Sequence similarities to genes from other plant-associated microbes or to genes with a likely role in pathogenesis
Details of sequences similar to genes from other plant-associated microbes, or with a possible role in pathogenesis, are shown in Table 3. These include sequences similar to rhizobacterial genes involved in catabolism of opines (chrysopine, agropine, mannopine and rhizopine). In addition, sequence similarities were observed to two att genes (involved in attachment to plant cells; Matthysse et al., 2000 ) from Agrobacterium tumefaciens. In most cases, both opine-catabolism-like and att-like genes also show strongest similarities to ABC-transporter-like genes in P. aeruginosa, with the exception of attK-like and mocR-like sequences.

In addition to the hecAB orthologues, there are other sequences from 1C22 with similarity to adhesin, haemagglutanin and haemolysin genes from mammalian pathogens such as Neisseria meningitidis and Pseudomonas aeruginosa, and the plant pathogen X. fastidiosa (Simpson et al., 2000 ).

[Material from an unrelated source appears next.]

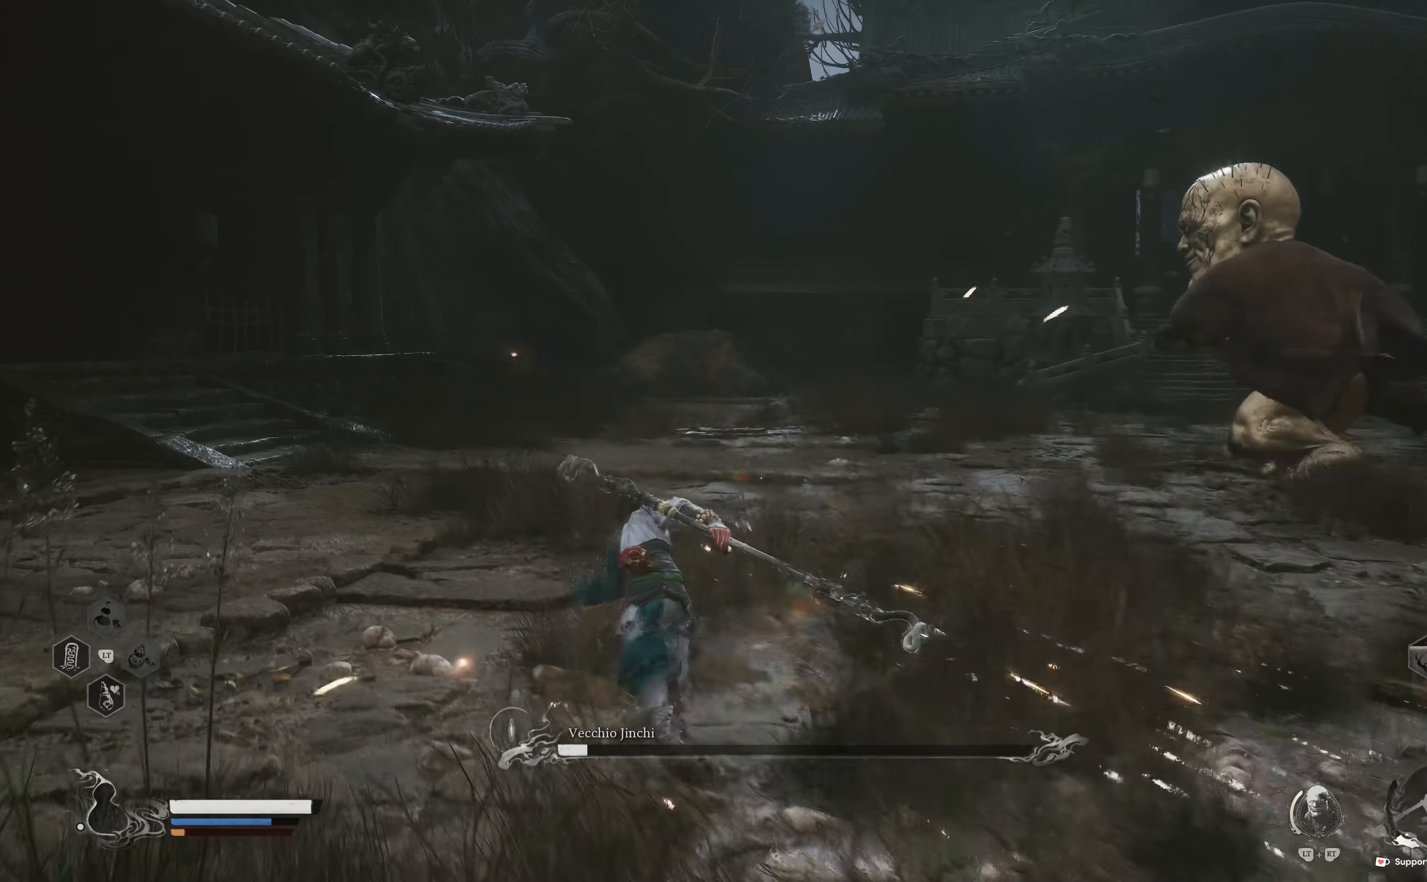
{"buttons": ["R2"], "left_stick": "up-left", "right_stick": "center", "events": [[17, "right_stick", "right"], [184, "right_stick", "center"], [367, "B", "down"], [484, "B", "up"]]}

Sample sequencing allows a comparison of genome structure between Eca and E. coli
A number of Eca sequences show strongest similarities to E. coli ORFs. These sequences, and their position in the E. coli genome, are shown in Table 4. The E. coli genome (4·6 Mb) has been divided into 100 minutes. Each minute thus represents approximately 46 kb. Eca sequence similarities were observed to genes throughout the E. coli genome, from 23 to 99 min. Assuming a similar genome size, we would predict the region of the Eca genome covered by the two overlapping BAC clones to be no more than 5 min. These results suggest rearrangement between the genomes. Nevertheless, the majority of E. coli-like sequences in 2B8 reside between 27 and 36·5 min on the E. coli chromosome. In particular, the ORFs ychM, chaA, chaC and goaG are adjacent to nar genes (involved in nitrite/nitrate metabolism) in both Eca and E. coli, suggesting some conservation in gene order between these enterobacteria. In addition, ORFs b1598, ydgB, rstA and rstB are all clustered between 36 and 36·3 mins in the E. coli genome and appear to also be clustered in the Eca genome.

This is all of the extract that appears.